=== Begin Enclosure ===

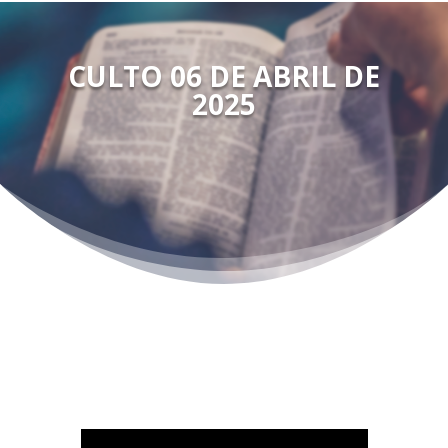
CULTO 06 DE ABRIL DE
2025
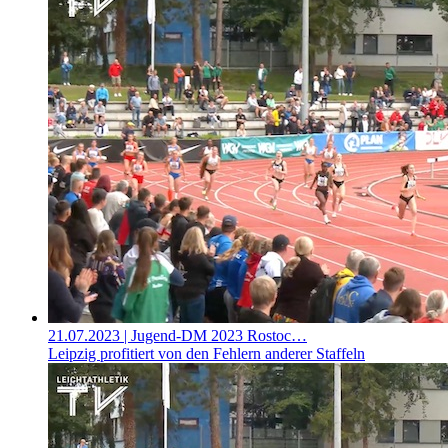
21.07.2023
| Jugend-DM 2023 Rostoc…
Leipzig profitiert von den Fehlern anderer Staffeln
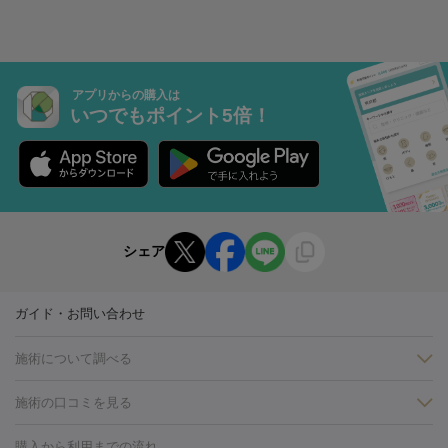
アプリからの購入は
いつでもポイント5倍！
シェア
ガイド・お問い合わせ
施術について調べる
施術の口コミを見る
美白
白玉点滴・白玉注射
高濃度ビタミンC点滴
美容内服
フォトフェイシャルM22
フラクショナルレーザー
レーザートーニ
購入から利用までの流れ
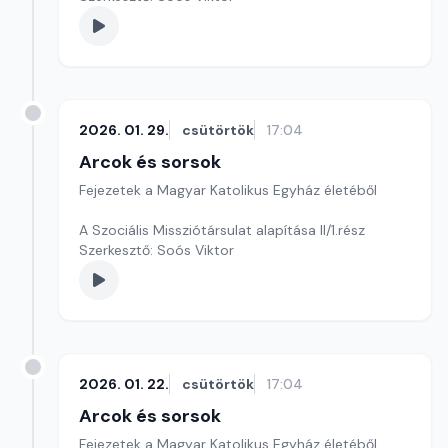
2026. 01. 29.
csütörtök
17:04
Arcok és sorsok
Fejezetek a Magyar Katolikus Egyház életéből
A Szociális Missziótársulat alapítása II/1.rész
Szerkesztő: Soós Viktor
2026. 01. 22.
csütörtök
17:04
Arcok és sorsok
Fejezetek a Magyar Katolikus Egyház életéből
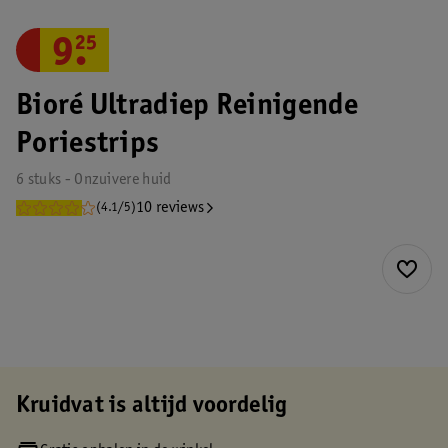
9
.
25
Bioré Ultradiep Reinigende
Poriestrips
6 stuks - Onzuivere huid
10 reviews
(4.1/5)
Kruidvat is altijd voordelig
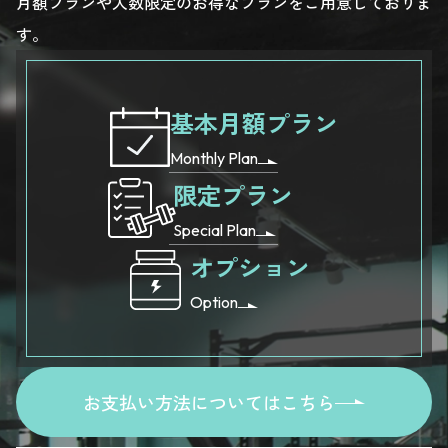
月額プランや人数限定のお得なプランをご用意しておりま
す。
基本月額プラン
Monthly Plan
限定プラン
Special Plan
オプション
Option
お支払い方法についてはこちら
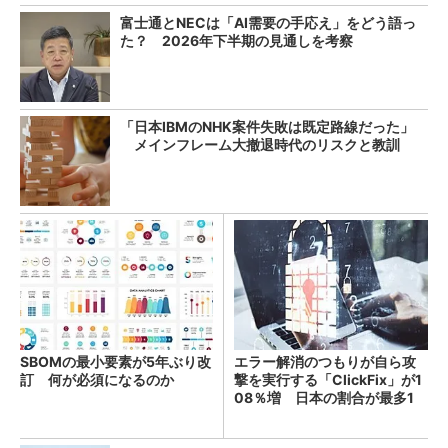
富士通とNECは「AI需要の手応え」をどう語っ
た？ 2026年下半期の見通しを考察
「日本IBMのNHK案件失敗は既定路線だった」
メインフレーム大撤退時代のリスクと教訓
SBOMの最小要素が5年ぶり改
エラー解消のつもりが自ら攻
訂 何が必須になるのか
撃を実行する「ClickFix」が1
08％増 日本の割合が最多1
4％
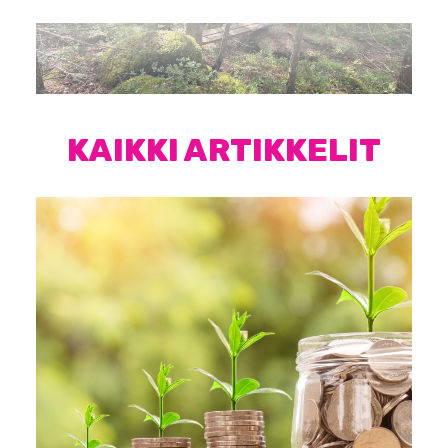
KAIKKI ARTIKKELIT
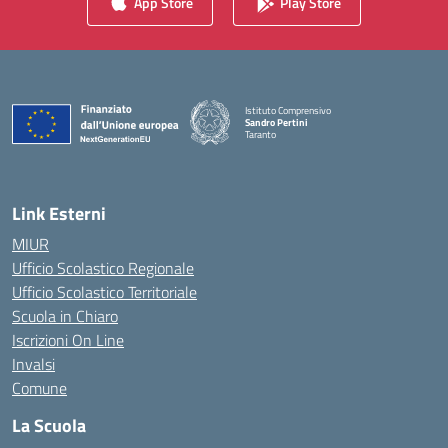
App Store
Play Store
Istituto Comprensivo
Sandro Pertini
Taranto
— Visita la pagina iniziale della scuola
Link Esterni
MIUR
Ufficio Scolastico Regionale
Ufficio Scolastico Territoriale
Scuola in Chiaro
Iscrizioni On Line
Invalsi
Comune
La Scuola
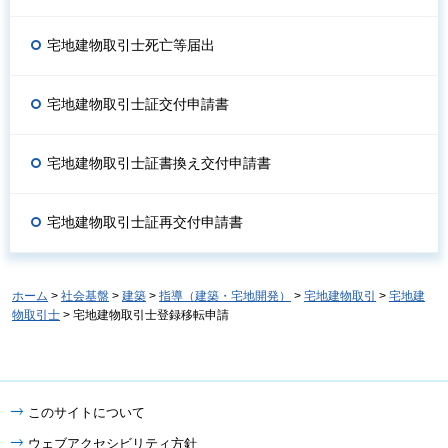
宅地建物取引士死亡等届出
宅地建物取引士証交付申請書
宅地建物取引士証書換え交付申請書
宅地建物取引士証再交付申請書
ホーム
>
社会基盤
>
建築
>
指導（建築・宅地開発）
>
宅地建物取引
>
宅地建
物取引士
> 宅地建物取引士登録移転申請
このサイトについて
ウェブアクセシビリティ方針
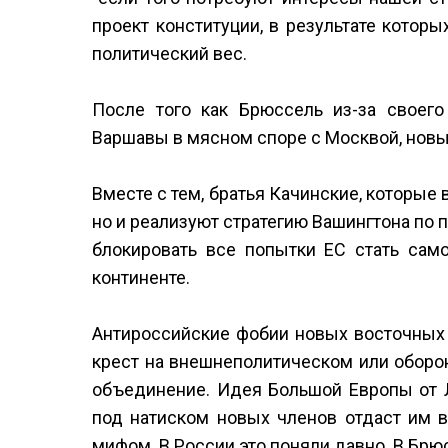
проект конституции, в результате котор
политический вес.
После того как Брюссель из-за своего
Варшавы в мясном споре с Москвой, новы
Вместе с тем, братья Качинские, которые 
но и реализуют стратегию Вашингтона по
блокировать все попытки ЕС стать са
континенте.
Антироссийские фобии новых восточных 
крест на внешнеполитическом или оборо
объединение. Идея Большой Европы от Л
под натиском новых членов отдаст им в
мифом. В России это поняли давно. В Брю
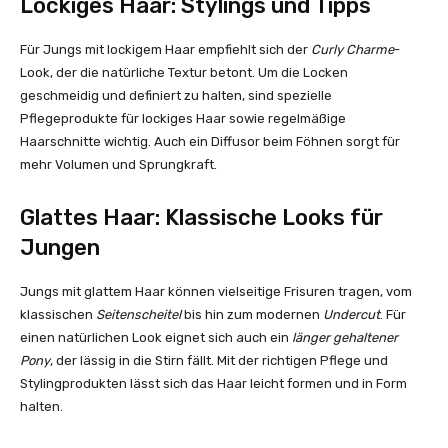
Lockiges Haar: Stylings und Tipps
Für Jungs mit lockigem Haar empfiehlt sich der
Curly Charme
-
Look, der die natürliche Textur betont. Um die Locken
geschmeidig und definiert zu halten, sind spezielle
Pflegeprodukte für lockiges Haar sowie regelmäßige
Haarschnitte wichtig. Auch ein Diffusor beim Föhnen sorgt für
mehr Volumen und Sprungkraft.
Glattes Haar: Klassische Looks für
Jungen
Jungs mit glattem Haar können vielseitige Frisuren tragen, vom
klassischen
Seitenscheitel
bis hin zum modernen
Undercut
. Für
einen natürlichen Look eignet sich auch ein
länger gehaltener
Pony
, der lässig in die Stirn fällt. Mit der richtigen Pflege und
Stylingprodukten lässt sich das Haar leicht formen und in Form
halten.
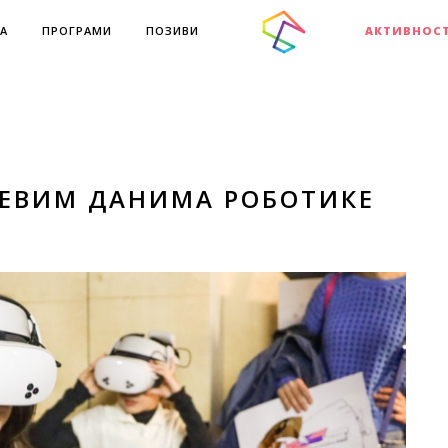
А
ПРОГРАМИ
ПОЗИВИ
АКТИВНОС
ЋЕВИМ ДАНИМА РОБОТИКЕ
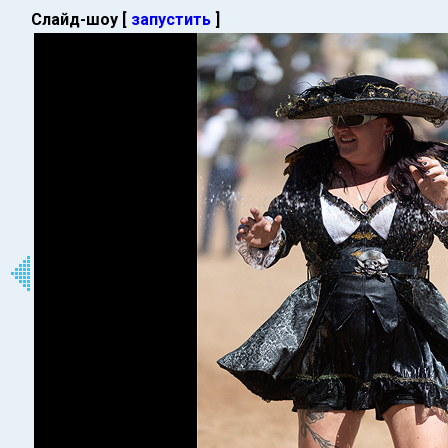
Слайд-шоу [
запустить
]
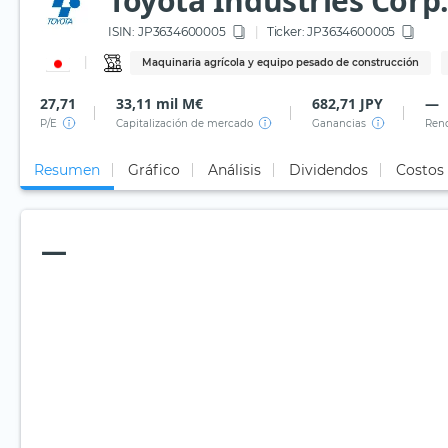
Toyota Industries Corp
ISIN:
JP3634600005
Ticker:
JP3634600005
Maquinaria agrícola y equipo pesado de construcción
27,71
33,11 mil M€
682,71 JPY
—
P/E
Capitalización de mercado
Ganancias
Rend
Resumen
Gráfico
Análisis
Dividendos
Costos
—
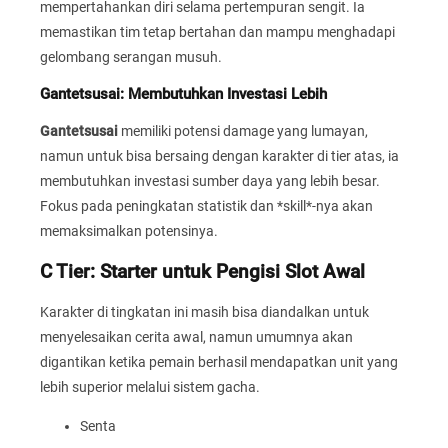
mempertahankan diri selama pertempuran sengit. Ia
memastikan tim tetap bertahan dan mampu menghadapi
gelombang serangan musuh.
Gantetsusai: Membutuhkan Investasi Lebih
Gantetsusai
memiliki potensi damage yang lumayan,
namun untuk bisa bersaing dengan karakter di tier atas, ia
membutuhkan investasi sumber daya yang lebih besar.
Fokus pada peningkatan statistik dan *skill*-nya akan
memaksimalkan potensinya.
C Tier: Starter untuk Pengisi Slot Awal
Karakter di tingkatan ini masih bisa diandalkan untuk
menyelesaikan cerita awal, namun umumnya akan
digantikan ketika pemain berhasil mendapatkan unit yang
lebih superior melalui sistem gacha.
Senta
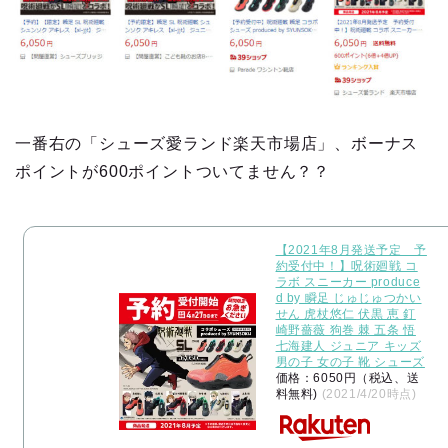
一番右の「シューズ愛ランド楽天市場店」、ボーナス
ポイントが600ポイントついてません？？
【2021年8月発送予定 予
約受付中！】呪術廻戦 コ
ラボ スニーカー produce
d by 瞬足 じゅじゅつかい
せん 虎杖悠仁 伏黒 恵 釘
崎野薔薇 狗巻 棘 五条 悟
七海建人 ジュニア キッズ
男の子 女の子 靴 シューズ
価格：6050円（税込、送
料無料)
(2021/4/20時点)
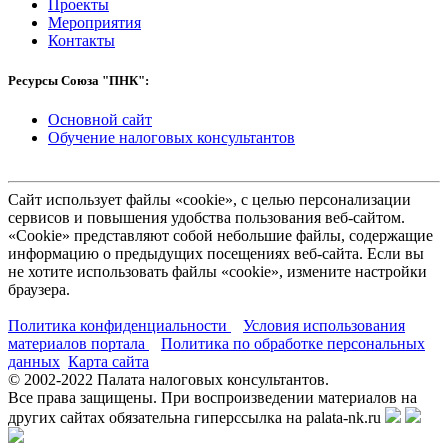
Проекты
Мероприятия
Контакты
Ресурсы Союза "ПНК":
Основной сайт
Обучение налоговых консультантов
Сайт использует файлы «cookie», с целью персонализации
сервисов и повышения удобства пользования веб-сайтом.
«Cookie» представляют собой небольшие файлы, содержащие
информацию о предыдущих посещениях веб-сайта. Если вы
не хотите использовать файлы «cookie», измените настройки
браузера.
Политика конфиденциальности
Условия использования
материалов портала
Политика по обработке персональных
данных
Карта сайта
© 2002-
2022
Палата налоговых консультантов.
Все права защищены. При воспроизведении материалов на
других сайтах обязательна гиперссылка на palata-nk.ru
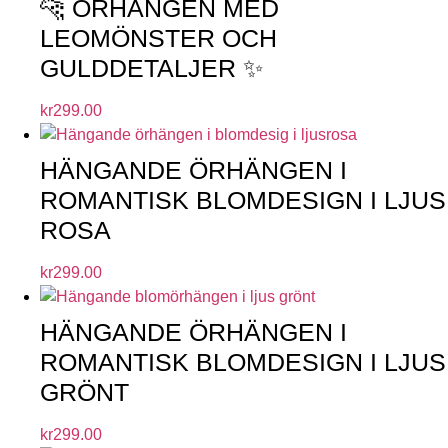
🐆 ÖRHÄNGEN MED
LEOMÖNSTER OCH
GULDDETALJER ✨
kr
299.00
HÄNGANDE ÖRHÄNGEN I
ROMANTISK BLOMDESIGN I LJUS
ROSA
kr
299.00
HÄNGANDE ÖRHÄNGEN I
ROMANTISK BLOMDESIGN I LJUS
GRÖNT
kr
299.00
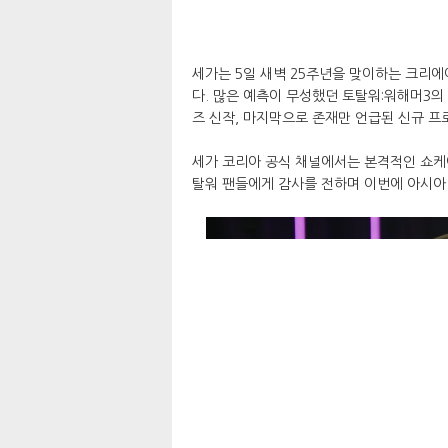
세가는 5일 새벽 25주년을 맞이하는 크리
다. 많은 예측이 무성했던 토탈워:워해머3의
즈 신작, 마지막으로 존재만 언급된 신규 프
세가 코리아 공식 채널에서는 본격적인 쇼케
탈워 팬들에게 감사를 전하며 이번에 아시아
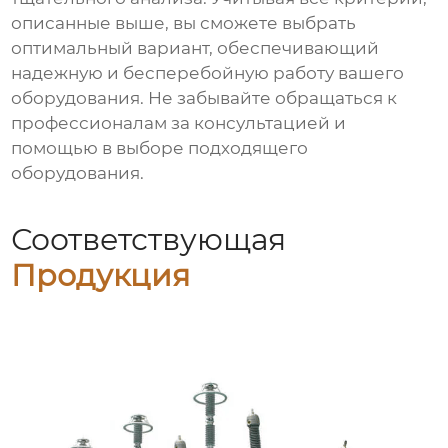
описанные выше, вы сможете выбрать
оптимальный вариант, обеспечивающий
надежную и бесперебойную работу вашего
оборудования. Не забывайте обращаться к
профессионалам за консультацией и
помощью в выборе подходящего
оборудования.
Соответствующая
Продукция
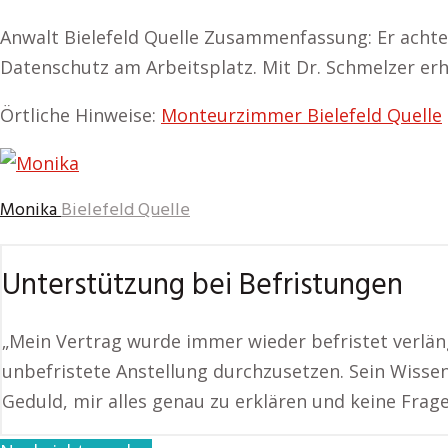
Anwalt Bielefeld Quelle Zusammenfassung: Er achte
Datenschutz am Arbeitsplatz. Mit Dr. Schmelzer er
Örtliche Hinweise:
Monteurzimmer Bielefeld Quelle
Monika
Bielefeld Quelle
Unterstützung bei Befristungen
„Mein Vertrag wurde immer wieder befristet verläng
unbefristete Anstellung durchzusetzen. Sein Wissen
Geduld, mir alles genau zu erklären und keine Frage 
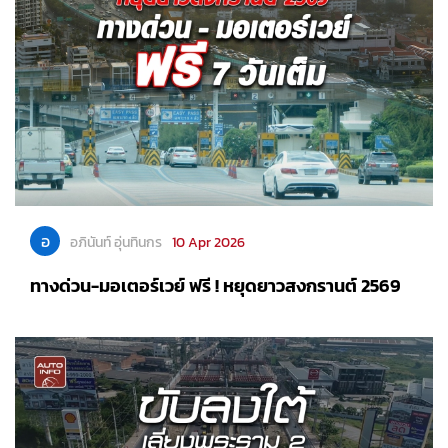
อ
อภินันท์ อุ่นทินกร
10 Apr 2026
ทางด่วน-มอเตอร์เวย์ ฟรี ! หยุดยาวสงกรานต์ 2569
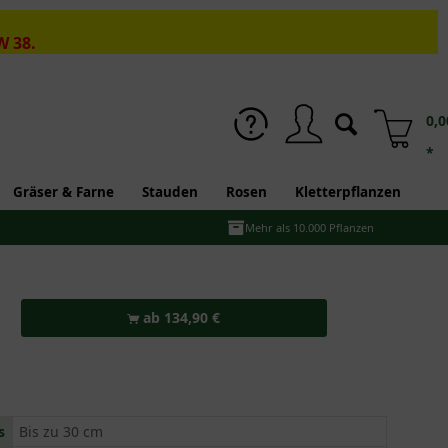
W 38.
0,0
*
Gräser & Farne
Stauden
Rosen
Kletterpflanzen
Mehr als 10.000 Pflanzen
ab 134,90 €
s
Bis zu 30 cm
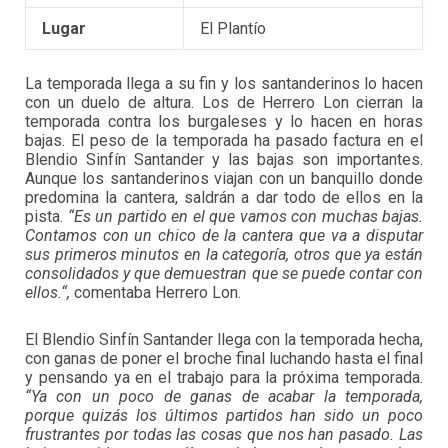
Lugar
El Plantío
La temporada llega a su fin y los santanderinos lo hacen
con un duelo de altura. Los de Herrero Lon cierran la
temporada contra los burgaleses y lo hacen en horas
bajas. El peso de la temporada ha pasado factura en el
Blendio Sinfín Santander y las bajas son importantes.
Aunque los santanderinos viajan con un banquillo donde
predomina la cantera, saldrán a dar todo de ellos en la
pista.
“Es un partido en el que vamos con muchas bajas.
Contamos con un chico de la cantera que va a disputar
sus primeros minutos en la categoría, otros que ya están
consolidados y que demuestran que se puede contar con
ellos.“,
comentaba Herrero Lon.
El Blendio Sinfín Santander llega con la temporada hecha,
con ganas de poner el broche final luchando hasta el final
y pensando ya en el trabajo para la próxima temporada.
“Ya con un poco de ganas de acabar la temporada,
porque quizás los últimos partidos han sido un poco
frustrantes por todas las cosas que nos han pasado. Las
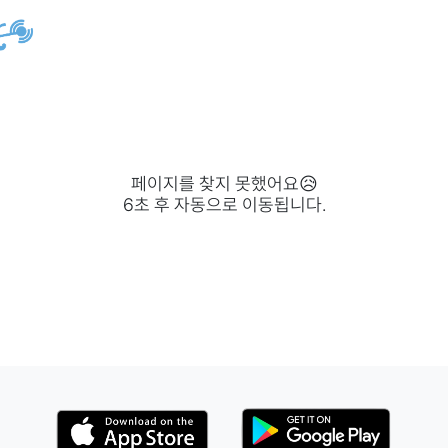
페이지를 찾지 못했어요😥
6
초 후 자동으로 이동됩니다.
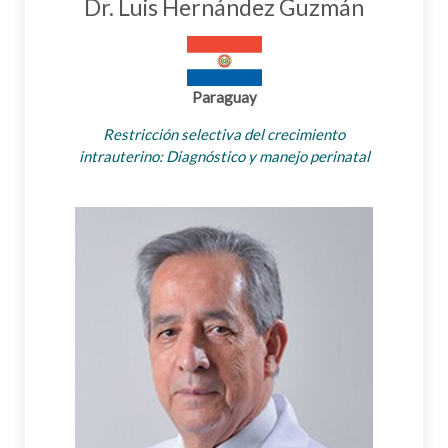
Dr. Luis Hernández Guzmán
Paraguay
Restricción selectiva del crecimiento
intrauterino: Diagnóstico y manejo perinatal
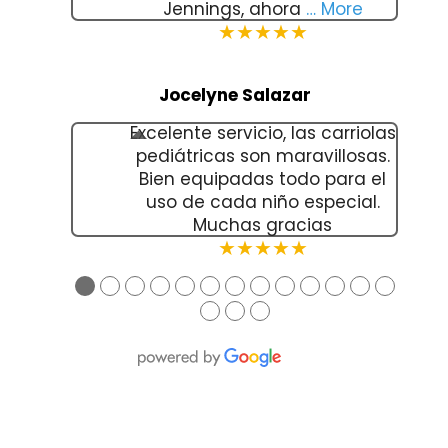
Jennings, ahora
… More
★★★★★
Jocelyne Salazar
Excelente servicio, las carriolas
pediátricas son maravillosas.
Bien equipadas todo para el
uso de cada niño especial.
Muchas gracias
★★★★★
●
●
●
●
●
●
●
●
●
●
●
●
●
●
●
●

=== End Enclosure ===

Action item
Reproduce everything from the start of the items down to the line containing "KAIKKI ARTIKKELIT", including that line, and leave the pictures out of your answer.

The answer
CULTO 06 DE ABRIL DE
2025
21.07.2023
| Jugend-DM 2023 Rostoc…
Leipzig profitiert von den Fehlern anderer Staffeln
アプリからの購入は
いつでもポイント5倍！
シェア
ガイド・お問い合わせ
施術について調べる
施術の口コミを見る
美白
白玉点滴・白玉注射
高濃度ビタミンC点滴
美容内服
フォトフェイシャルM22
フラクショナルレーザー
レーザートーニ
購入から利用までの流れ
2026. 01. 29.
csütörtök
17:04
Arcok és sorsok
Fejezetek a Magyar Katolikus Egyház életéből
A Szociális Missziótársulat alapítása II/1.rész
Szerkesztő: Soós Viktor
2026. 01. 22.
csütörtök
17:04
Arcok és sorsok
Fejezetek a Magyar Katolikus Egyház életéből
9
.
25
Bioré Ultradiep Reinigende
Poriestrips
6 stuks - Onzuivere huid
10 reviews
(4.1/5)
Kruidvat is altijd voordelig
月額プランや人数限定のお得なプランをご用意しておりま
す。
基本月額プラン
Monthly Plan
限定プラン
Special Plan
オプション
Option
お支払い方法についてはこちら
富士通とNECは「AI需要の手応え」をどう語っ
た？ 2026年下半期の見通しを考察
「日本IBMのNHK案件失敗は既定路線だった」
メインフレーム大撤退時代のリスクと教訓
SBOMの最小要素が5年ぶり改
エラー解消のつもりが自ら攻
訂 何が必須になるのか
撃を実行する「ClickFix」が1
08％増 日本の割合が最多1
4％
KAIKKI ARTIKKELIT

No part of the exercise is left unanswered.